$h(x)=e^{2x}+x^3$. Find $(h^{-1})'(1)$.

Question

Let $h:\mathbb{R}\to\mathbb{R}$ be a function, $h(x)=e^{2x}+x^3$.

Find $(h^{-1})'(1)$.

First thing I did was find $h'(x)$:

$h'(x)=2e^{2x}+3x^{2}$

And now I'm so lost, because I know that $(h^{-1})'(1)=\frac{1}{(h'(h^{-1})'(1))}$ but I don't know how to find $(h^{-1})'(1)$. I'm having real trouble with these kind of problems, and I always get stuck at that part.

Answer 1

That should be $$(h^{-1})'(1) = \frac{1}{h'(h^{-1}(1))}$$ So you need to find $h^{-1}(1)$, i.e. $x$ such that $h(x) = 1$.
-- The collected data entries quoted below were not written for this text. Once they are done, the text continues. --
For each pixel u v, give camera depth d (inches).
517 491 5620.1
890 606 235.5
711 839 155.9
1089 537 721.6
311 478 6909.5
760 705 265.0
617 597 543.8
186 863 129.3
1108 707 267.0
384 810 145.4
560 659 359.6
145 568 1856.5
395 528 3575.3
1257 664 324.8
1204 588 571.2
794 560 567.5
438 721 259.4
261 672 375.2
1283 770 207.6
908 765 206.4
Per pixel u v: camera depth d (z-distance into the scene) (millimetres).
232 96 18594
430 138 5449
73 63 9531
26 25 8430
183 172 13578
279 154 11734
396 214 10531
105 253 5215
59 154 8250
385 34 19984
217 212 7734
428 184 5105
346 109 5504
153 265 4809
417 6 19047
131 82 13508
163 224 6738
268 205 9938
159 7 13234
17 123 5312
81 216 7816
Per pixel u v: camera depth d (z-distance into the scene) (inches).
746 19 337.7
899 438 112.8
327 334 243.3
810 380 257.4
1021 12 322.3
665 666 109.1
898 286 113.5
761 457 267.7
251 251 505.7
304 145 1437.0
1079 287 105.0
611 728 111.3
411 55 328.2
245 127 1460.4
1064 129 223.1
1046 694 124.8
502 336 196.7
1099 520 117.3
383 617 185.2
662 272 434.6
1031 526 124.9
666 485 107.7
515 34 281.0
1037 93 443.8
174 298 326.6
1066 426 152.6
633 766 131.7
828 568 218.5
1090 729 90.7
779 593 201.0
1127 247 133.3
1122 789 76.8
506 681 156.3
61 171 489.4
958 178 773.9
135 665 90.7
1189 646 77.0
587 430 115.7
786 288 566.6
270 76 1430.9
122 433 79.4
Hint: It's easy to guess. Try some small integers.

Answer 2

hint

$$h(0)=e^0+0=1$$

$$\implies h^{-1}(1)=\color{red}{0}$$

$$(h^{-1})'(1)=\frac{1}{h'(\color{red}{0})}$$

$$h'(x)=2e^{2x}+3x^2$$

I am sure you can finish it.

Answer 3

$$ h(x) = e^{2x}+x^3 $$

has inverse because $h'(x) = 2e^{2x}+3x^2 > 0 \ \ \forall x\in \mathbb{R}$ then

$$ h^{-1}(h(x)) = x\Rightarrow \left(h^{-1}(h(x))\right)' = \frac{1}{h'(x)} = \frac{1}{2e^{2x}+3x^2} $$

and

$$ h(0) = 1\Rightarrow \left(h^{-1}(1)\right)'=\frac 12 $$